Delia Smith is an English cookery writer and broadcaster who has ‘taught the nation to cook’ in print and on TV since the 1970s. Her books regularly become bestsellers, and she has that rare honour of being known and recognised simply by her first name. My late aunt Liz was a teacher with a firm but friendly air – and growing up, I always thought that Delia looked just like her and was always equally authoritative.

Now, however, Delia has committed a crime in the eyes of trendy food writers: she has produced a book, How to Cheat at Cooking, in which she suggests that we can save time and hassle by using some processed foods instead of always having to use ‘proper’ ingredients. She’s into processed packets and jars, stuff in tins, frozen things – products that are available in supermarkets. Yep, and not respectable supermarkets with bullshit ethical outlooks (Waitrose), but in Sainsbury’s, Tesco and Wal-Mart’s UK arm, Asda.

Delia’s promotion of processed food and supermarket convenience is blatantly out of step with the current trend for promoting local/seasonal/organic/fresh/natural food (delete as appropriate according to your own personal obsessions). Worse, Delia declared in an interview on BBC Radio 4’s flagship news show, Today, that she was more concerned about families eating properly than about the welfare of chickens; that taste mattered more than whether food was ‘organic’; and that she is sceptical about the notion of ‘food miles’. ‘I’ll stick to teaching people to cook’, she told listeners. ‘I can’t get into the politics of food.’

The condemnation of Delia has come thick and fast – and some of it has been highly personal and unpleasant.

§ Exercise material:
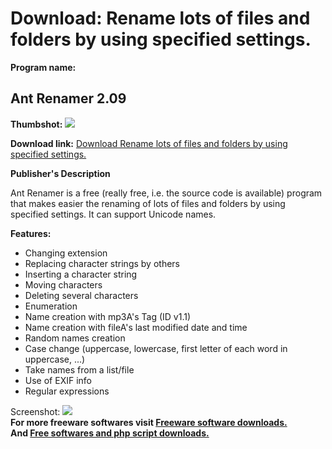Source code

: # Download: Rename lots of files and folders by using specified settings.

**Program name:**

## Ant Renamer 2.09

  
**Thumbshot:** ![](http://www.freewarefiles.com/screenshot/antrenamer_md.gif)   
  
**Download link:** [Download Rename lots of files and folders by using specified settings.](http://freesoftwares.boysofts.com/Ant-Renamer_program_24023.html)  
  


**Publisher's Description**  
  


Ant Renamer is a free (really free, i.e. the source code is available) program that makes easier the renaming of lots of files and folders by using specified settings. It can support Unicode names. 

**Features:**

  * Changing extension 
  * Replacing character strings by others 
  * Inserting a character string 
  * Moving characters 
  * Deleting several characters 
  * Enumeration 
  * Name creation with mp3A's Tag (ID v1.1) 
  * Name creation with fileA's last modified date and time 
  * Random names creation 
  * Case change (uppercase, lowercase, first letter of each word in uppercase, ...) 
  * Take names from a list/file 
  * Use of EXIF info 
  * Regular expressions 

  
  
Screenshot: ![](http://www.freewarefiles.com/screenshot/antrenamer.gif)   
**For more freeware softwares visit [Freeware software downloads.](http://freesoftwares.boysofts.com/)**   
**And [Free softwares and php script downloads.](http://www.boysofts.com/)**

§ Questions:
a – Rewrite the passage about Delia Smith from the words "Delia Smith is" through the words "always equally authoritative.", and replace "teacher" with "librarian". Begin at the words "Delia Smith is" and stop after "always equally authoritative.".
b – How many lines of the records contain the string "names", with case counting? Give only the number.

§ Solutions to each task:
a –
Delia Smith is an English cookery writer and broadcaster who has ‘taught the nation to cook’ in print and on TV since the 1970s. Her books regularly become bestsellers, and she has that rare honour of being known and recognised simply by her first name. My late aunt Liz was a librarian with a firm but friendly air – and growing up, I always thought that Delia looked just like her and was always equally authoritative.

b – 3